In an interview with Welt am Sonntag, NATO Secretary-General Jens Stoltenberg also underlined Turkey’s strategic importance for the West, especially regarding relations with Russia. 

“Without doubt, NATO would suffer from weakness without Turkey,” he said, adding, “Turkey is a key country for the security of Europe.”

An EU official briefing the press after the Valletta talks indicated that “nobody wanted any rash decisions, like formally suspending the accession negotiations at this time, except for the usual suspects — the Austrians.”

Retired Ambassador Unal Cevikoz argued that the EU is not admitting to mistakes toward Turkey, as Cavusoglu claims, and said there is no fundamental change in the EU’s position on Turkey.

“It is applying the most reasonable, diplomatic and polite manner to show Turkey the path it must follow so that it draws lessons and does its homework,” Cevikoz wrote in his column for the daily Hurriyet.

Demiralp is not optimistic about that happening. “We all know how weak the possibility of Turkey’s returning to the reform agenda is,” he said, indicating that Ankara’s ties with the EU will continue to weaken because of this.

Sinan Ulgen, a former Turkish diplomat and avid supporter of Turkey’s EU membership, believes this bid has reached a “dead end.”

“Turkey and the EU will have to create a new framework for their relationship one way or the other,” Ulgen said in an article for The Financial Times.

Former Belgian Prime Minister Guy Verhofstadt, who heads the Alliance of Liberals and Democrats for Europe in the European Parliament, also believes that Turkish accession to the EU is not realistic anymore.
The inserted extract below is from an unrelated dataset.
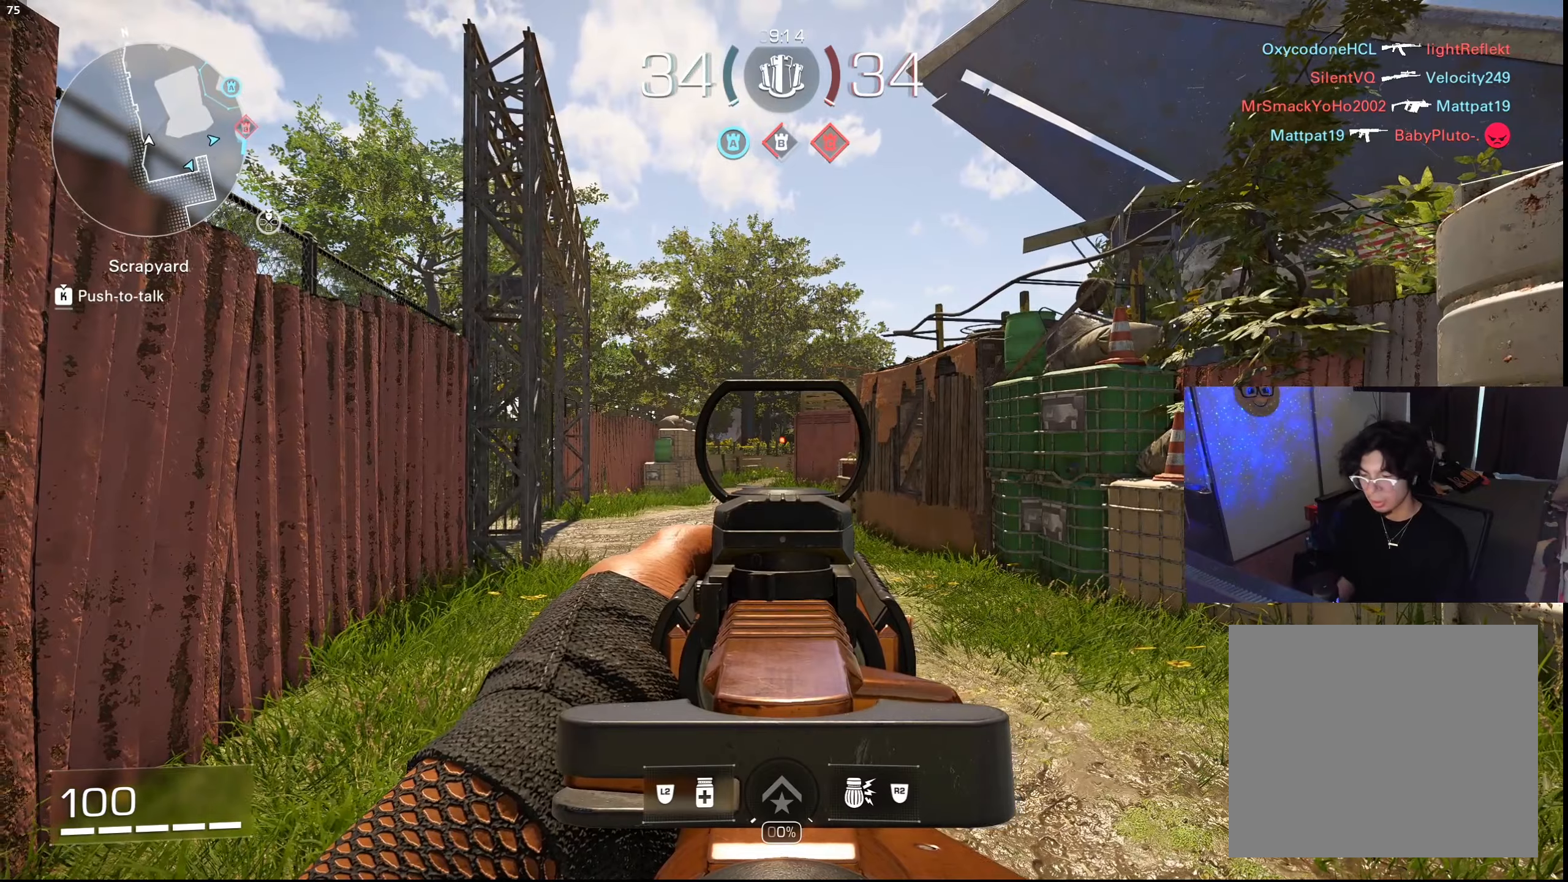
{"buttons": ["L1"], "left_stick": "right", "right_stick": "center", "events": [[117, "left_stick", "right"], [300, "left_stick", "left"], [417, "left_stick", "down"], [467, "left_stick", "right"]]}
He says a new association agreement has to be worked out for Ankara.

Giving prevailing circumstances in Turkey and Europe, that is a path that Erdogan could also choose to follow, although this remains debatable.

For the moment, the pro-government camp in Turkey is happy about the course of ties with the EU post-referendum.

“They say Europe doesn’t like us. That’s true, but we have to put aside that slogan now,” Mustafa Karaalioglu, a columnist for the pro-government but moderately critical daily Karar, wrote recently.

“Europe likes us to the extent that we like Europe. That is the case today, as it was 500 years ago. The question is how much do they respect us? The rest is irrelevant,” Karaalioglu wrote.

Judging by Mogherini’s statement after the Valletta meeting, Erdogan has gotten respect for now at least. How Turkish-EU ties shape up after this, however, is anyone’s guess.